阿政接過劍,向他微頷首,便撥開劍,向身后的眾將士下命令,“隨我出征殺盡敵寇”
秦軍如黑云般拱衛他身側,隨他而動,重甲疾行,發出震地的轟嗚聲。年輕的王提劍縱馬,一往無前,是他親手拉下了這場戰爭的序幕,他也要親手讓這場失控的戰爭回到他的掌心中,得到他想要的結果。
琇瑩他們一路不敢放慢速度,日夜兼程。但還是在離函谷只有一天時間路程時,得到了阿政的秦王令。
上書,秦已與五國盟軍開戰,政己率十萬兵馬親赴前線,然此時仍兵力懸殊過大,政已退守城池,望老將軍盡快歸來,合力同圍盟軍。
琇瑩聽到這道命令時,不由方寸大亂,他聲音有點沙啞,帶了點哭腔,“不是說他們還有十日才能到函谷嗎,為什么現在他們這么快就到了兄長他們被圍了。”
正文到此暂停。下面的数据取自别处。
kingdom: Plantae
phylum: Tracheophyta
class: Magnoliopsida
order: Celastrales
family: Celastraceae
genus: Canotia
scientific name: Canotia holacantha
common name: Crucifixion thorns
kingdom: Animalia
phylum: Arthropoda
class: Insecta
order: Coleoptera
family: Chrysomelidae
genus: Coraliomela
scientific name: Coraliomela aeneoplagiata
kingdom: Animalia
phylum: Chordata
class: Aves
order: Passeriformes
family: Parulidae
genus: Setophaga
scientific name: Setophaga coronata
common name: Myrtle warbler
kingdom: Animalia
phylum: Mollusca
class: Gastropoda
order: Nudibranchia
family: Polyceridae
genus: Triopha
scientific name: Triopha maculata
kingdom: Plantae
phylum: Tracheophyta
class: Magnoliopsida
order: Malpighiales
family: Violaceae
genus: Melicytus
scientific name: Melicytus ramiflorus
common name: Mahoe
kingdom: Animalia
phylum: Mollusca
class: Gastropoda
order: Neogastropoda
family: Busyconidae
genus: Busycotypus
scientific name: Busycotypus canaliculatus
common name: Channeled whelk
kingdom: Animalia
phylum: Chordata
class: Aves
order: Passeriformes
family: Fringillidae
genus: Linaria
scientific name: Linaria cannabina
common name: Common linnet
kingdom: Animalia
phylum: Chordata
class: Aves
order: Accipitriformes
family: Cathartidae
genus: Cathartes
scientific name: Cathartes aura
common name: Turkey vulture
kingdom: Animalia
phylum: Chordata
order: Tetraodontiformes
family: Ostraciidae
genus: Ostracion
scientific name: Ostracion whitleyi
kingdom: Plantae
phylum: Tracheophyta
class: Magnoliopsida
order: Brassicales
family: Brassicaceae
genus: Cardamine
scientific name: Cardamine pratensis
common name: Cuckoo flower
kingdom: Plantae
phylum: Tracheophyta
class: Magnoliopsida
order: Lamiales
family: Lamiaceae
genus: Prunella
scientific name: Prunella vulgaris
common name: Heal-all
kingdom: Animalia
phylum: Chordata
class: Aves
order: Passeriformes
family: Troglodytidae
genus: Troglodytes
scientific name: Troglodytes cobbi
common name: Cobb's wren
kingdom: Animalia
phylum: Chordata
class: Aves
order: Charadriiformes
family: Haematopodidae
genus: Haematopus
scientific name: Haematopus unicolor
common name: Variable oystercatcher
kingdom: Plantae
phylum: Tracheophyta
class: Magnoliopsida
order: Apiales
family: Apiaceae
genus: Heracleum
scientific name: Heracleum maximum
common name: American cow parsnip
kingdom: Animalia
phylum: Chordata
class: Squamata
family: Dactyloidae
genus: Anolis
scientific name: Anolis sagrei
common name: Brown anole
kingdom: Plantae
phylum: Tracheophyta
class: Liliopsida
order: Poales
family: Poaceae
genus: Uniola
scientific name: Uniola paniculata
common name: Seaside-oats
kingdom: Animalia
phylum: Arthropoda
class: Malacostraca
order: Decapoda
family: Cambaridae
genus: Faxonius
他算算時間,盟軍圍城已經有兩日了,他有點慌了,直到傳令的人親自與他傳達了阿政的原話“王上安好。”時,他才算鎮定了心神。
蒙老將軍卻是皺緊了眉頭,他們一路疾行,兵士疲憊,如何能退敵。
他放下了王令,決定分兵,讓狀態稍好一點的重甲與輕騎即刻起程回援,為剩下的慢些的步兵爭取時間。
琇瑩三人也隨輕騎而行,他們不路不停,將一天的路程壓到了半天。
而函谷關前,阿政揮劍挑翻了一個要爬上城墻的盟軍,把劍在他心口擰了一圈,才把人踢開,熱血濺在他此時臟污的臉上,他鳳眼里滿是寒光,又再一次揮劍直接斬了一個欲偷襲他的人。
底下快要守不住了,他告訴自己,但是他又嗤笑了一聲,守不住我未從想過我會守不住嬴秦的土地。
他們攻進城門,我便在城里設埋伏,打巷戰。
只要血不流干,我就一定要把他們攔在外面。
他們加快速度過來,是為了打他一個措手不及。可那又怎么樣,我們不會輸。
他站在只在秦王出現的地方就必展的黑旗下面,然后向下面高呼,“我與秦國與諸
君同在,王旗不倒,秦人不屈”
少年秦王殺了欲殺他的幾個人,才快步轉移到旁邊,接替了被殺死的擊鼓的士兵。
他的聲音隨鼓聲響徹戰場,“共赴國難與國同休”
他的鼓聲打在每一個在下方死守城門的秦人心里,血不流干,誓不休戰
他們高呼“大秦萬年王上萬年。”,然后用自己的血肉之軀,將一批又一批的敵人擋在函谷關外。
血染紅了函谷關的土地,可后面的秦人還是會踩著前人的尸體上前。